I do not offer this relatively innocent explanation for the deficiencies in the study design in order to absolve the authors of responsibility for releasing a flawed study into the public sphere. While the limitations section of the paper contains the appropriate disclaimers about the conclusiveness of its findings, given the centrality of this authorship group to the political and scientific debate surrounding pediatric gender care, they had to anticipate that results emerging from a protocol that was not fit for purpose would be overgeneralized and misconstrued in support of efforts to further restrict gender care. And given Kaltiala’s well-described public positioning on the dangers and excesses of pediatric gender care, even a relatively neutral observer could reasonably wonder whether that risk of misuse was merely foreseen or quietly welcomed.

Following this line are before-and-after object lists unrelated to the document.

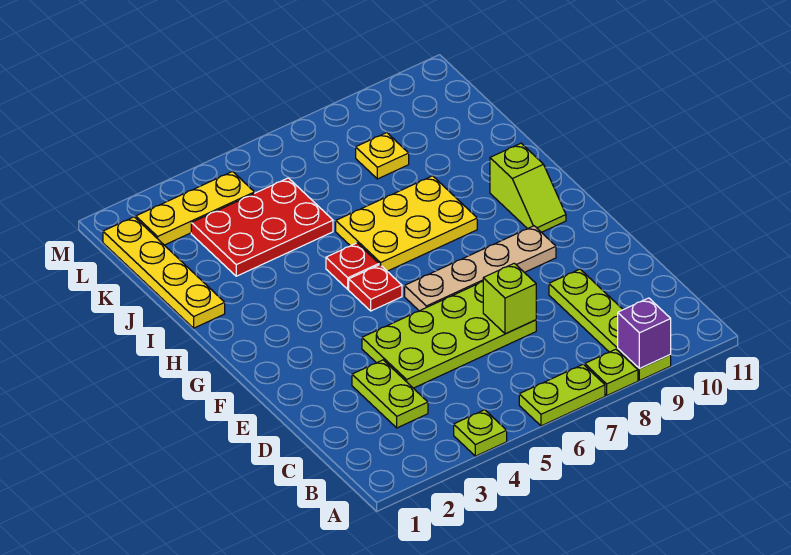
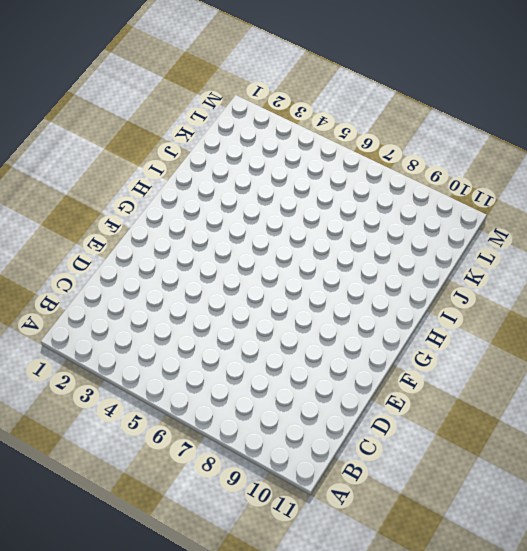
none -> lime 1x1 plate [454,410,507,456]
none -> lime 1x2 plate [519,364,605,426]
none -> lime 1x1 plate [585,349,638,395]

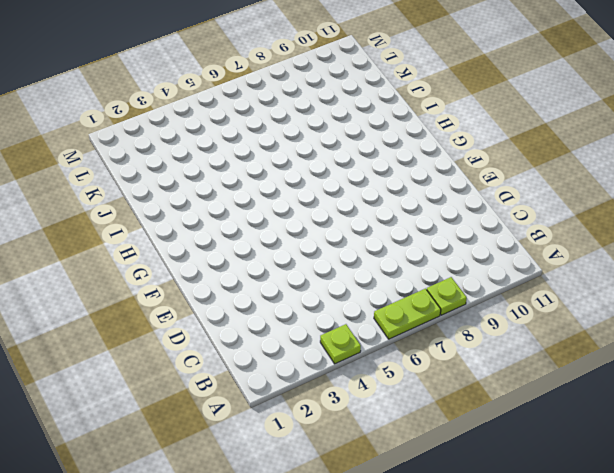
none -> lime 1x4 plate [549,269,671,381]
none -> lime 1x2 plate [352,360,428,428]
none -> lime 2x4 plate [362,282,536,388]

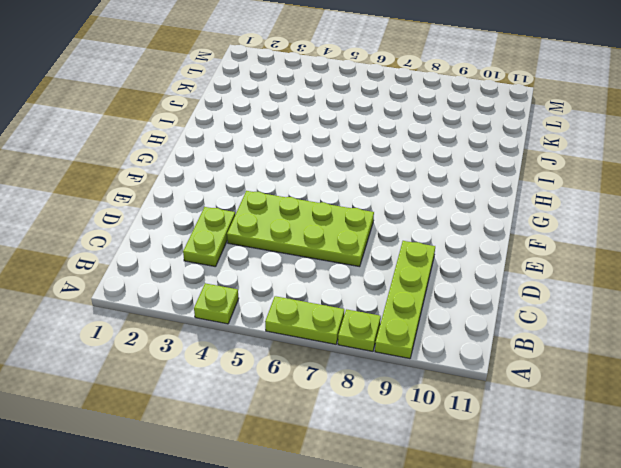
none -> tan 1x4 plate [405,226,556,311]
none -> red 1x1 plate [349,265,402,311]
none -> lime 1x2 slope [490,143,566,232]

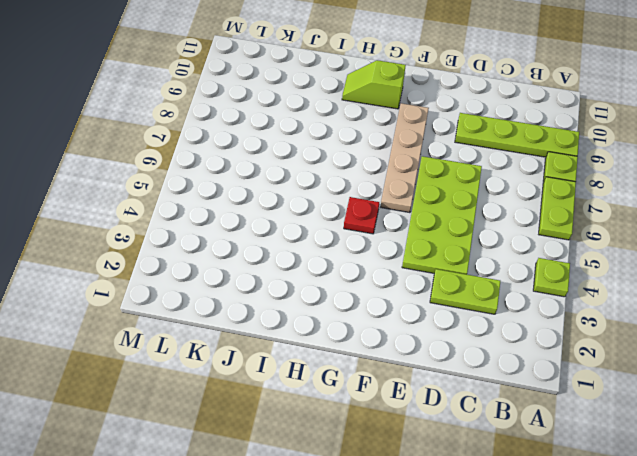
lime 1x2 slope [342,60,406,109] -> lime 1x2 slope turned to [490,143,566,232]
none -> red 1x1 plate [326,243,379,289]
none -> yellow 2x3 plate [336,176,477,271]
none -> yellow 1x4 plate [103,217,225,328]

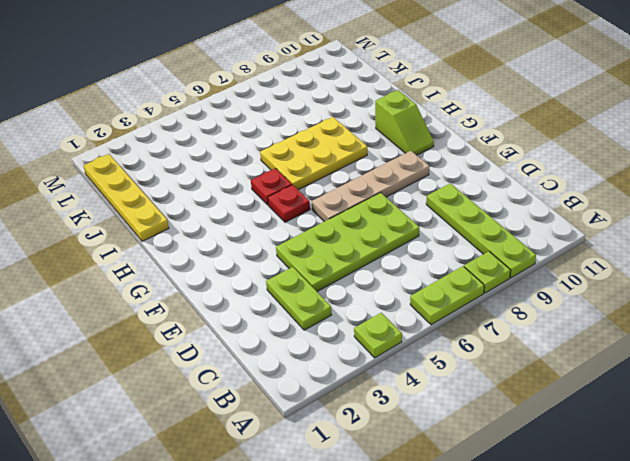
none -> red 2x3 plate [191,178,333,276]
none -> yellow 1x1 plate [356,133,409,179]
none -> yellow 1x3 plate [136,172,254,245]

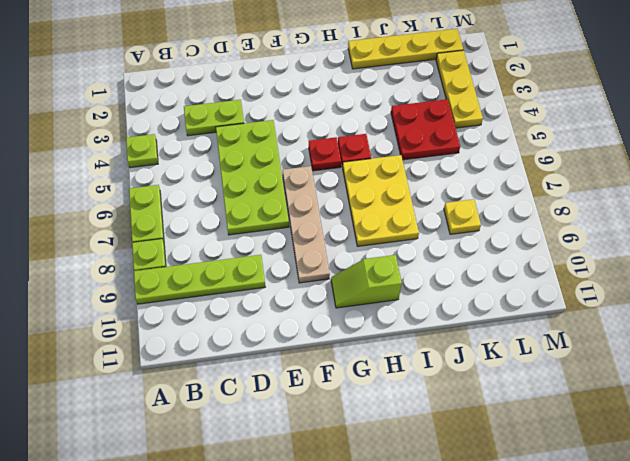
red 2x2 plate [391,99,460,160] -> red 2x3 plate [191,178,333,276]
none -> purple 1x1 brick [618,298,671,368]
none -> lime 1x1 brick [483,263,536,334]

So where do we go from here? The research question they were seeking to address, the impact of transition on long-term mental health, is of critical importance, and the Finnish national health care registries, if properly utilized remain well suited to address it if the proper data are extracted and analyzed, and the proper design applied. It is well worth the applying the necessary resources to be done correctly and accurately. Most importantly, consideration should be given to a definition of mental health comorbidity that is more quantitative and multidimensional than a dichotomous yes/no outcome. Several algorithms have been identified in other domains which translate different aspect of mental health care utilization and diagnoses into a proxy for psychiatric disease severity; while they have not formally evaluated in the gender dysphoria population, they would make for an interesting exploratory outcome. Recognizing the polarized nature of the discourse around pediatric gender care, it would also be a good-faith offering on the part of the Finnish authorship team to include researchers (particularly those experienced in analyzing claims-based data) who have shown a commitment to unbiased inquiry but are more publicly identified as being supportive of the notion of transition. (Not naming names, but these people are definitely out there 😄)

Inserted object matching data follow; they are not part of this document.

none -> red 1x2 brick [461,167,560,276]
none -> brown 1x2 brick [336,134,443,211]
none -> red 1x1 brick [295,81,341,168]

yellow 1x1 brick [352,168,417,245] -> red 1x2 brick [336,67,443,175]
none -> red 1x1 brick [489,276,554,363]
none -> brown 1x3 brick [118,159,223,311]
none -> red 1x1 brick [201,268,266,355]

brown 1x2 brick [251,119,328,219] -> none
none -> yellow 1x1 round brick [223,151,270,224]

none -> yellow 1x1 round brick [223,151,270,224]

This study did not cross the fin(n)ish line; there is little more clarity on the relationship between mental health and gender transition than there was prior to publication, only more polarization. Setting politics aside and aiming for the best design possible will ensure the next one does.









"While it may be the first instinct of many to reach for conspiracy theories based on Kaltiala’s relationship with SEGM or simple partisan hackery"
I guess I was more driven by patient accounts of borderline abusive behavior towards them while attempting to access care. This seems like another Blanchard situation, where the person in charge regards each person they prevent from transitioning as a win and everyone they have to allow to transition as a loss.
Good piece - great to see composed analysis of this sensitive but important topic.